René Monory : Non, non, Monsieur. Je suis tout à fait d'accord pour dire que Monsieur Rousselet avait bien réussi. Mais, je crois que c'est plus une lecture capitalistique qu'il faut faire de cette affaire qu'une lecture politique. Je crois que c'est ça. Alors, il ne faut pas culpabiliser les hommes politiques à toutes les fois, quand même !
Albert du Roy : Dernière question, qui n'a rien à voir avec ce qui précède. Qu'est-ce qui fait que le Futuroscope a réussi et qu'Euro Disney est en train de rater ?
René Monory : Eurodisney n'a pas raté, parce qu'Eurodisney, ils ont quand même 9 millions de visiteurs par an, ce n'est pas mal ! On ne les a pas encore au Futuroscope, ça viendra peut-être. Parce que, maintenant, on a des ambitions. Mais, cela dit, je crois d'une part qu'on a beaucoup moins investit, enfin, beaucoup moins cher, et pour un spectacle un peu plus long. Et d'autre part, on a été très pragmatique. Comme on n'avait pas d'argent, ça a été ma chance, on est allé progressivement. Si j'avais eu de l'argent, si j'avais fait un grand parc d'un seul coup, alors là, j'aurais sans doute échoué également. Et puis, vraiment, il y a une équipe de gens qui m'ont fait confiance et on a bien géré. Bon, c'est tout.
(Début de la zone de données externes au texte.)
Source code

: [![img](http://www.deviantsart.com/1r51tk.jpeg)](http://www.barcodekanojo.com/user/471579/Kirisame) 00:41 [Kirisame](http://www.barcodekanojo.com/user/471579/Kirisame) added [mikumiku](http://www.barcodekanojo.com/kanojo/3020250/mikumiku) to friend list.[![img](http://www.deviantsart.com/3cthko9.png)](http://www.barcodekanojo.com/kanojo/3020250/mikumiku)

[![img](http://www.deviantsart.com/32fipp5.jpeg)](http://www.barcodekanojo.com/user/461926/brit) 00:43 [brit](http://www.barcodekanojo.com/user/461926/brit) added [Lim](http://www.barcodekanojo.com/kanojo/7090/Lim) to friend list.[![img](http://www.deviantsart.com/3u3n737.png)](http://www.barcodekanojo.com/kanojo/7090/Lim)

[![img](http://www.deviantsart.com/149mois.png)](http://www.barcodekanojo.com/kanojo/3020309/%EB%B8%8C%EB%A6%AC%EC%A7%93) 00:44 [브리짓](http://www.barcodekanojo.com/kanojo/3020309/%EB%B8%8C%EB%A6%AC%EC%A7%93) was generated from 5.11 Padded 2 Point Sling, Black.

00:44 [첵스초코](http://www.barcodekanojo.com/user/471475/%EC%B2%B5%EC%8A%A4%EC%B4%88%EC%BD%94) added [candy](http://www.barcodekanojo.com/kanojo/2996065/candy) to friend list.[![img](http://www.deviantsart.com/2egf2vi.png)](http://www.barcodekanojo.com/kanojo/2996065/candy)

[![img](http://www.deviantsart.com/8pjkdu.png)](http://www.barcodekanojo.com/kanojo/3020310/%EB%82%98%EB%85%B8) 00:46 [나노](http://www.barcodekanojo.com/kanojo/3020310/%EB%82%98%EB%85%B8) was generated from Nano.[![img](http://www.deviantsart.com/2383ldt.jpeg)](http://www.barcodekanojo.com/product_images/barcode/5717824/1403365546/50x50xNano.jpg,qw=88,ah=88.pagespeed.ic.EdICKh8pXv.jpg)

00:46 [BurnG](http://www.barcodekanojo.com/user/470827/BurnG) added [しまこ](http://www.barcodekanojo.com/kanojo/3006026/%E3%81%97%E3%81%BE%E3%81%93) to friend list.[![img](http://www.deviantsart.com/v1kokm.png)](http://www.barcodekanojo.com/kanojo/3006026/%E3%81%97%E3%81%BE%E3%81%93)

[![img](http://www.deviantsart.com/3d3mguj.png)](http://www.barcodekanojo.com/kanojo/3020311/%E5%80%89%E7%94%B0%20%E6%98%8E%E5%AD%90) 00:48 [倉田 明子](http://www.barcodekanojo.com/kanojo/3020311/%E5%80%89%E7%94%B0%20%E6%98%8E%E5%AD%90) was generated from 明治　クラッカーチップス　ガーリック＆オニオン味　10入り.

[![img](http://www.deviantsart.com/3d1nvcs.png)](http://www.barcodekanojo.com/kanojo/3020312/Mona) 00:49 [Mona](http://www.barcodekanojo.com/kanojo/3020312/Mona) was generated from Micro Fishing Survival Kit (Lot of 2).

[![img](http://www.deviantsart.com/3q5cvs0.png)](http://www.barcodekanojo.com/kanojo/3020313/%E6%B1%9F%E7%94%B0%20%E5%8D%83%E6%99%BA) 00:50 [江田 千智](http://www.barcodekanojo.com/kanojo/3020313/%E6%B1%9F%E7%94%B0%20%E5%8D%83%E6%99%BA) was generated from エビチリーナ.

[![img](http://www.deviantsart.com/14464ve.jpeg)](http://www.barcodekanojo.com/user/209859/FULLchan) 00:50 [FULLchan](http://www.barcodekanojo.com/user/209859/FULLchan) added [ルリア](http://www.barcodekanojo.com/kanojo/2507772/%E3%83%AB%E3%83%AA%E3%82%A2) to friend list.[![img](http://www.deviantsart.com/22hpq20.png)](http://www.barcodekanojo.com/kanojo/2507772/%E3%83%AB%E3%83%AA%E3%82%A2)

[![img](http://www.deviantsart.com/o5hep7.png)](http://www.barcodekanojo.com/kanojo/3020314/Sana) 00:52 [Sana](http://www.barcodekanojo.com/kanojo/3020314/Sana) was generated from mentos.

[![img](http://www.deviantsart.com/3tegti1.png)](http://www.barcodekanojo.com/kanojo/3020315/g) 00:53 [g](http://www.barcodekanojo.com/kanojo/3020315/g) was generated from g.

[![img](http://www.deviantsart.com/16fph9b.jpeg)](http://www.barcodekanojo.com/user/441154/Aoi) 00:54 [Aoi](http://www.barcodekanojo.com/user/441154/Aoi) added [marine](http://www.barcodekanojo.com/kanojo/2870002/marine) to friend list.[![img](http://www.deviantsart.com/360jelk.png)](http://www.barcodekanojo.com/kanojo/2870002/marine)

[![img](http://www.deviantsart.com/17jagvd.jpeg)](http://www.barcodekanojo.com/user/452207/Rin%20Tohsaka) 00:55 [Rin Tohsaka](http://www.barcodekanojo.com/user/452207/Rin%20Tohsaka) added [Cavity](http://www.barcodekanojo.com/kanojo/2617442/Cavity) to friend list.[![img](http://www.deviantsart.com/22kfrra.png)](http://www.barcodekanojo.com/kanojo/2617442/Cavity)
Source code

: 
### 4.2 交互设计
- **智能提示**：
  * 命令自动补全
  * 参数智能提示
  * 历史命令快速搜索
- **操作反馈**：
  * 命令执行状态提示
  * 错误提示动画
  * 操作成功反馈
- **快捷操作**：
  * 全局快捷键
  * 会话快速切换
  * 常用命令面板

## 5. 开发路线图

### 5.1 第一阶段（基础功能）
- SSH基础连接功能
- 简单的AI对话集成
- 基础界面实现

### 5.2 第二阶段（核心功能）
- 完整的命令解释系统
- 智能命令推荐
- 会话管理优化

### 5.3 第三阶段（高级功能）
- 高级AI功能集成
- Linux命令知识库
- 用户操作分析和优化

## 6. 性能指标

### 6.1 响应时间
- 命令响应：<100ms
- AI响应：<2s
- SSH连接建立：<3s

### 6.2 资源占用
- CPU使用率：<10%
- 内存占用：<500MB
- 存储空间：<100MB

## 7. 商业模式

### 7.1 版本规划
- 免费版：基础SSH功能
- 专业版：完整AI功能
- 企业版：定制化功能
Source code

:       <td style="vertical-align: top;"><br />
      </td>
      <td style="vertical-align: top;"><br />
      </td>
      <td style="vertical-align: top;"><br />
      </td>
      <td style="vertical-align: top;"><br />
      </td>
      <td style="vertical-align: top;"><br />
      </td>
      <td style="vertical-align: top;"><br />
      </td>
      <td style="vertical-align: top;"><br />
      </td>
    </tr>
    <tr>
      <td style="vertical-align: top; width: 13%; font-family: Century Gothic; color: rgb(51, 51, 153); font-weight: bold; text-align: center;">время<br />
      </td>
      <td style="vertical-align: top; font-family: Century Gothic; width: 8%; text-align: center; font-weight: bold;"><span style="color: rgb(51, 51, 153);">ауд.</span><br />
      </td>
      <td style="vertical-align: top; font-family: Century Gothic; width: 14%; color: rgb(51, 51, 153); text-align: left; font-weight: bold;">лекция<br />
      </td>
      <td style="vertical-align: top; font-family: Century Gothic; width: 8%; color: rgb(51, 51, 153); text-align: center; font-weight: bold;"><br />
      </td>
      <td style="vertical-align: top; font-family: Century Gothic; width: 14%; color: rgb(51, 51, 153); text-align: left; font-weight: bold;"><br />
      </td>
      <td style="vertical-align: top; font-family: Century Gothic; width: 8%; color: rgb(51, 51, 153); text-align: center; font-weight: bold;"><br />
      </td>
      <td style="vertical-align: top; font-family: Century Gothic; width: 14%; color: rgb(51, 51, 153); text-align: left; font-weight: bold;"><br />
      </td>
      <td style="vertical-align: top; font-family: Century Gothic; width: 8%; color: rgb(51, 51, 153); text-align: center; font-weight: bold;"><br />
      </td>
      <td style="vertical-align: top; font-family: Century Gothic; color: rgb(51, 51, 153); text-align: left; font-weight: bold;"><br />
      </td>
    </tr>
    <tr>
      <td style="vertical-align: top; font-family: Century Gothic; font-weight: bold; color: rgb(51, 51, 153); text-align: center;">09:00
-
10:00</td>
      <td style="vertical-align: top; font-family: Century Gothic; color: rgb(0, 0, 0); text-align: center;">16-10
François-Henri de Virieu : Merci, Albert du Roy. C'était donc L'heure de vérité de Monsieur René Monory, président du Sénat, ancien ministre, maire de Loudun, dans la Vienne. Rediffusion cette nuit sur TV5 Europe, dès 0 h 45, puis sur France 2 à 1 h 20, et demain à 11 heures sur TV5 Europe, à nouveau. Notre prochain invité sera Monsieur Alain Madelin, ministre des Entreprises et du Développement économique. Monsieur Madelin représentait la tendance ultra-libérale dans le gouvernement de Monsieur Chirac, en 1986, gouvernement de la précédente cohabitation auquel vous apparteniez, d'ailleurs, Monsieur le président. Et aujourd'hui, l'ultra-libéralisme est un peu passé de mode, et on ne parle plus beaucoup de Monsieur Madelin. Il va de nouveau faire parler de lui en prenant le 9 mars, l'initiative politique de lancer un mouvement de réflexion qui rassemblera les partisans de la réforme. Est-ce que vous approuvez cette initiative, Monsieur le président ?
René Monory : Tout à fait. Je crois d'ailleurs qu'il a lancé, mon ami Alain Madelin, de très bonnes idées sur l'entreprise, et qu'il voudrait sortir ces entreprises du carcan administratif dont elles souffrent beaucoup, et j'approuve tout à fait ses orientations.
François-Henri de Virieu : Voilà. Dans cinq minutes, le journal présenté par Bruno Masure. Bonne semaine à tous.